» Trecho da página:
:::

Ainda que a defesa de Daniel Vorcaro mantenha ativa negociação com a PGR (Procuradoria-Geral da República) por uma delação premiada, o ministro do STF (Supremo Tribunal Federal) André Mendonça segue cético quanto à viabilidade de homologar um acordo que dê benefícios ao ex-banqueiro.
O relator do caso na corte avalia que o fato de a PF (Polícia Federal) ter rejeitado a proposta de delação corrobora o que ele já vinha dizendo desde o princípio da investigação: que dificilmente o dono do Banco Master será capaz de entregar informações adicionais àquelas que já foram obtidas de forma independente pelos investigadores.
Interlocutores do magistrado, responsável pelos casos da operação Compliance Zero no STF, afirmam que o ressarcimento integral dos prejuízos é um requisito inegociável para a homologação, e que um acordo que proponha a devolução menor não pode ser aceito.
Conforme mostrou a Folha, investigadores querem que Vorcaro restitua, em um curto período, cerca de R$ 60 bilhões. O ex-banqueiro, entretanto, propôs o pagamento de R$ 40 bilhões em dez anos. O valor e o prazo desagradaram integrantes da PF, da PGR e do Supremo.

:::

» Registros apresentados:
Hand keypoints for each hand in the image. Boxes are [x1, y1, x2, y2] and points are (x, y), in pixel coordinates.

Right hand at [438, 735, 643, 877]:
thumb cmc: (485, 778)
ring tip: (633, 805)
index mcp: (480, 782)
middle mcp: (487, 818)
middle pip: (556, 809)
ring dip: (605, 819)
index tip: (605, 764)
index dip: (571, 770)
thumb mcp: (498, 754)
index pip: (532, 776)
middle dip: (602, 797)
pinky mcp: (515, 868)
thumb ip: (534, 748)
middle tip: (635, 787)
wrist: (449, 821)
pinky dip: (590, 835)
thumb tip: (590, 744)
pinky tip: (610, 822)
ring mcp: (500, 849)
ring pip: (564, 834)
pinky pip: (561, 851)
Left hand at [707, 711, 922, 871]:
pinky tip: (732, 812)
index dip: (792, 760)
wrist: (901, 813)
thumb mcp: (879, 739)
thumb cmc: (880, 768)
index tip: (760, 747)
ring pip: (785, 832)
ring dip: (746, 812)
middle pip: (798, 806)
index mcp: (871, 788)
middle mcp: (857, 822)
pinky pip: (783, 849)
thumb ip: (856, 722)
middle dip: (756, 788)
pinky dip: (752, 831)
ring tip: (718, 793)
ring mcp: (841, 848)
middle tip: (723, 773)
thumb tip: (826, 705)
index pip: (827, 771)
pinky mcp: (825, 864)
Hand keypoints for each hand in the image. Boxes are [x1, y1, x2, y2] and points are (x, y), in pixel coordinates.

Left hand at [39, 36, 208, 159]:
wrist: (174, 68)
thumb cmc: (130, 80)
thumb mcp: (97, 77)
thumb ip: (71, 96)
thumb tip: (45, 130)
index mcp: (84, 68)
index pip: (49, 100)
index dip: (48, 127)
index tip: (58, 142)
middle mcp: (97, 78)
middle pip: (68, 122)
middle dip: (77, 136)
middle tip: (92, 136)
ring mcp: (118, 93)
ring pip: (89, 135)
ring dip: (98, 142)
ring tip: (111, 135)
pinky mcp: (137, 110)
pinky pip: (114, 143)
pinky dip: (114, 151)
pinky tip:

:::

» Exercícios propostos:
(1) Reproduza, do trecho sobre a delação de Vorcaro, a passagem que vai de "Interlocutores do magistrado, responsável" até "e do Supremo.", inclusive.
(2) Resuma em forma de lista, mantendo os fatos principais, o parágrafo do trecho sobre a delação de Vorcaro que começa com "Interlocutores do magistrado".
(3) Segundo o trecho sobre a delação de Vorcaro, qual valor e qual prazo de pagamento o ex-banqueiro propôs?
Os registros não são necessários para a resolução.

» Respostas:
(1)
Interlocutores do magistrado, responsável pelos casos da operação Compliance Zero no STF, afirmam que o ressarcimento integral dos prejuízos é um requisito inegociável para a homologação, e que um acordo que proponha a devolução menor não pode ser aceito.
Conforme mostrou a Folha, investigadores querem que Vorcaro restitua, em um curto período, cerca de R$ 60 bilhões. O ex-banqueiro, entretanto, propôs o pagamento de R$ 40 bilhões em dez anos. O valor e o prazo desagradaram integrantes da PF, da PGR e do Supremo.

(2)
- Segundo interlocutores, André Mendonça é o responsável pelos casos da operação Compliance Zero no STF.
- O ressarcimento integral dos prejuízos é requisito inegociável para a homologação.
- Um acordo que proponha devolução menor não pode ser aceito.

(3) R$ 40 bilhões em dez anos.